Senior+Mayten+Lumpkin+laughs+with+senior+Matt+Wells+during+class.+Lumpkin%27s+first+day+back+was+Feb.+27.

Photo by Lauren Maynard

Senior Mayten Lumpkin laughs with senior Matt Wells during class. Lumpkin’s first day back was Feb. 27.

Story by Alex O'Gorman, editor in chief

Over five months after the diving accident that paralyzed him from the neck down, senior Mayten Lumpkin returned to the halls of Texas High. Mayten’s first day back was Monday, Feb. 27.

Since the accident, Mayten has been a patient in the Texas Institute of Rehabilitation and Research (TIRR) in Houston, where he underwent physical therapy and has regained movement and feeling in his upper torso and some of his lower torso.

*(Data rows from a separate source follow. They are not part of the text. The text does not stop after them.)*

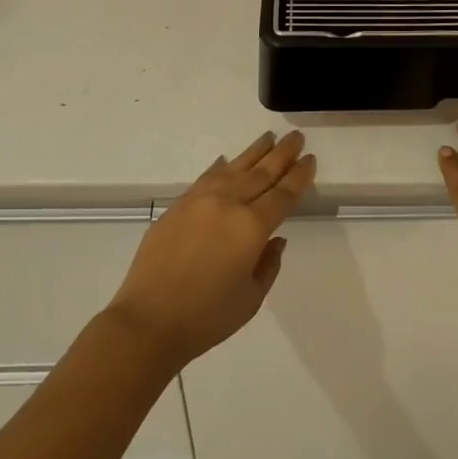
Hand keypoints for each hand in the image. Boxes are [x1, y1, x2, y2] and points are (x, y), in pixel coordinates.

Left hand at [107, 130, 315, 371]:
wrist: (148, 321)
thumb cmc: (206, 317)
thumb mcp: (251, 299)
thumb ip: (268, 264)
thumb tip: (275, 238)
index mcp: (252, 227)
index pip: (283, 194)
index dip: (298, 176)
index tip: (309, 159)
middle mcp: (229, 203)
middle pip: (262, 172)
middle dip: (282, 154)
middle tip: (296, 137)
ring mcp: (201, 200)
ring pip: (235, 168)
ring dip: (255, 152)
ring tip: (269, 137)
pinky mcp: (178, 205)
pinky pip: (207, 177)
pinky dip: (221, 167)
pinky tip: (227, 160)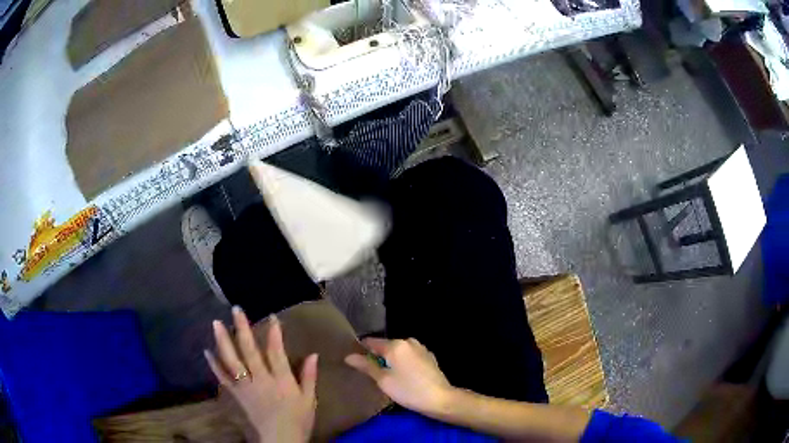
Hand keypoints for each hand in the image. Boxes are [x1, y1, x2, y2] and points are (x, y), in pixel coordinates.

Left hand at [205, 307, 317, 442]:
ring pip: (232, 360)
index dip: (274, 333)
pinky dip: (214, 364)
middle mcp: (261, 379)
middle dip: (243, 328)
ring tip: (216, 323)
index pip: (276, 352)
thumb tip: (313, 355)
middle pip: (249, 351)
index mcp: (281, 381)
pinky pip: (223, 377)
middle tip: (236, 310)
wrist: (279, 440)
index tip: (271, 316)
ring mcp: (246, 386)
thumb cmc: (298, 420)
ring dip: (223, 341)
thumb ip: (308, 377)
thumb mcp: (310, 400)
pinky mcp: (237, 395)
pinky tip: (207, 351)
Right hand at [345, 337, 453, 414]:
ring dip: (391, 361)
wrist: (440, 399)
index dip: (361, 351)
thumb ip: (366, 366)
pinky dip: (403, 363)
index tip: (356, 363)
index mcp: (395, 345)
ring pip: (398, 352)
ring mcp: (420, 348)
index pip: (371, 342)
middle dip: (377, 357)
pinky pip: (409, 356)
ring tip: (387, 378)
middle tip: (372, 375)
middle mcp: (408, 341)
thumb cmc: (408, 390)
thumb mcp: (383, 380)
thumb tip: (349, 356)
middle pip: (385, 346)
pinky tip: (404, 377)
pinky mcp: (428, 356)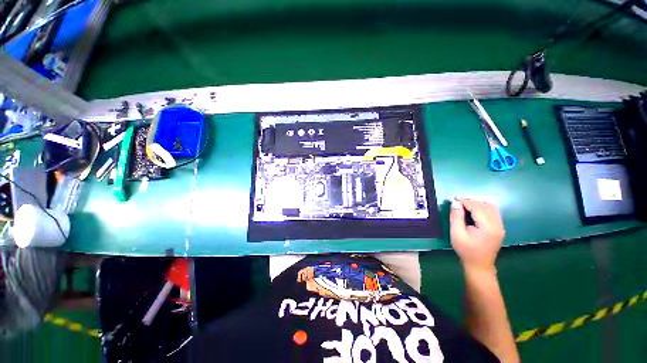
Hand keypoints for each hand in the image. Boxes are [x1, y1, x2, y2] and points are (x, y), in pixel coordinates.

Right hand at [450, 198, 504, 272]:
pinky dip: (483, 208)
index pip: (477, 208)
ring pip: (491, 208)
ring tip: (465, 206)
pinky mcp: (499, 228)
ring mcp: (500, 226)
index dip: (465, 202)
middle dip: (471, 202)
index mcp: (488, 227)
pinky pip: (493, 212)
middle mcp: (497, 225)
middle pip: (485, 206)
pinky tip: (474, 211)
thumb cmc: (466, 250)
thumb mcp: (456, 233)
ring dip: (478, 204)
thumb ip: (456, 217)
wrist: (479, 265)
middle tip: (458, 203)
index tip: (454, 200)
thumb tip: (455, 203)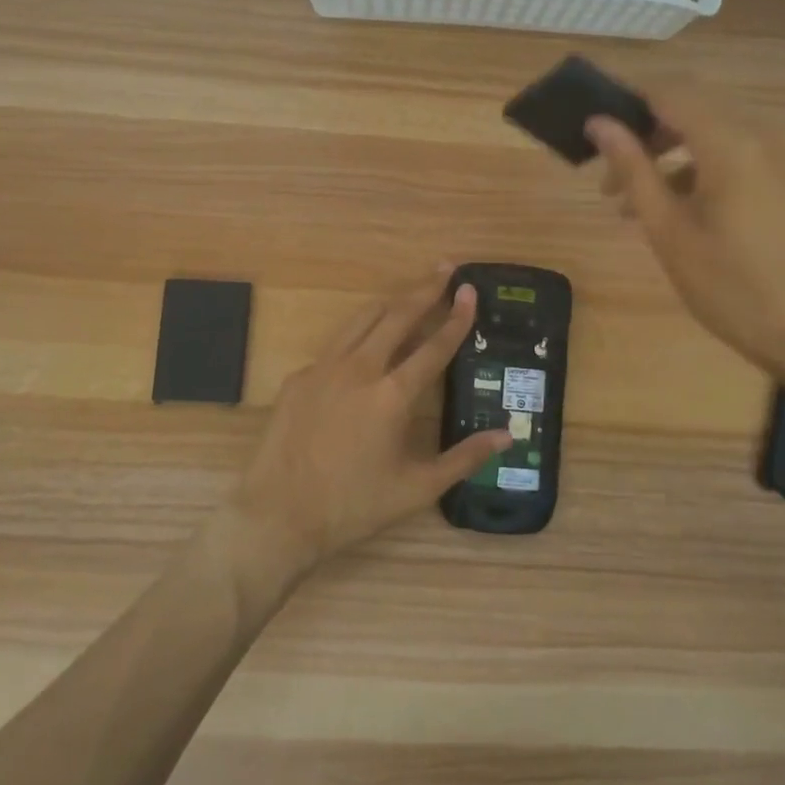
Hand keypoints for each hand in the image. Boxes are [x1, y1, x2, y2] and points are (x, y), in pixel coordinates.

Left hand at [223, 266, 511, 576]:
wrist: (277, 515)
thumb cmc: (352, 506)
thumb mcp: (416, 489)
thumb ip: (464, 458)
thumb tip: (507, 435)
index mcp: (392, 396)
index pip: (434, 346)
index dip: (456, 317)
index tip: (469, 290)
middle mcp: (359, 369)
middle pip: (397, 316)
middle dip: (423, 289)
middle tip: (444, 269)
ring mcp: (324, 369)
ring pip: (362, 320)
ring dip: (389, 302)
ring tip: (408, 292)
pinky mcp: (298, 377)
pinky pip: (335, 348)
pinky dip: (357, 339)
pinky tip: (364, 351)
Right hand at [586, 80, 784, 378]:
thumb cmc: (729, 285)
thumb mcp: (668, 229)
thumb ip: (633, 169)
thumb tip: (599, 124)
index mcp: (730, 143)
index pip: (669, 93)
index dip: (626, 100)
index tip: (590, 124)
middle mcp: (758, 134)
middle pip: (688, 107)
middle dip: (643, 131)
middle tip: (605, 170)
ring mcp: (776, 154)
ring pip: (706, 130)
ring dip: (664, 152)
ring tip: (625, 198)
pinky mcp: (781, 175)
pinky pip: (728, 151)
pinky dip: (693, 166)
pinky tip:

Mayten’s family viewed the transition with trepidation.

“I felt like I was dropping him off for his first day of school all over again,” Mayten’s mother Missy Lumpkin said. “By the time we left we had no doubt that the staff, as well as his friends would take care of him and make sure he had a great day.”

While in Houston, Mayten was pulled out of all his classes except the ones he still needed in order to graduate, which were English IV, microeconomics and physics.

“I had a homebound teacher come two days a week every week, and I got caught up on all my schoolwork,” Mayten said. “I could have actually graduated first semester, but I wanted to graduate with [my class].”

The adjustment from being at home to being at public school once more has been a big one. The experience has offered Mayten a few ups and downs so far.

“It’s nice to be back with everybody, it’s nice to feel more normal,” Mayten said. “But I can’t really open doors that well and none of the doors are automatic.”

Since it has been so long since the accident, Mayten’s friends have become accustomed to not seeing him, making him being back at school an adjustment for them as well.

“It was kind of weird whenever I first saw him,” senior Connor Anderson said. “It just seemed out of place because I’ve gotten so used to him being not in school. It was a good kind of weird.”

Although a lot has happened in the last few months, Mayten wants his peers to treat him the same as they would have before the accident.

“Approach me like a normal person. Don’t put extra emphasis on it just because I’m in a chair,” Mayten Lumpkin said. “I’m still exactly who I was before–nothing changed except my physical appearance.”

Mayten hopes to be able to improve significantly by May so he can walk across the stage at graduation. After graduation, Mayten plans to pursue a normal college experience

“I’m attending the University of North Texas in the fall,” Mayten Lumpkin said. “I’m going on a tour over spring break and looking at handicapped rooms.”

Overall, the transition back to public school has been a smooth one for Mayten and his family.

“The staff has been nothing short of phenomenal throughout this entire ordeal and we are forever grateful,” Missy Lumpkin said. “Our family cannot convey how proud we are to be part of the THS family.”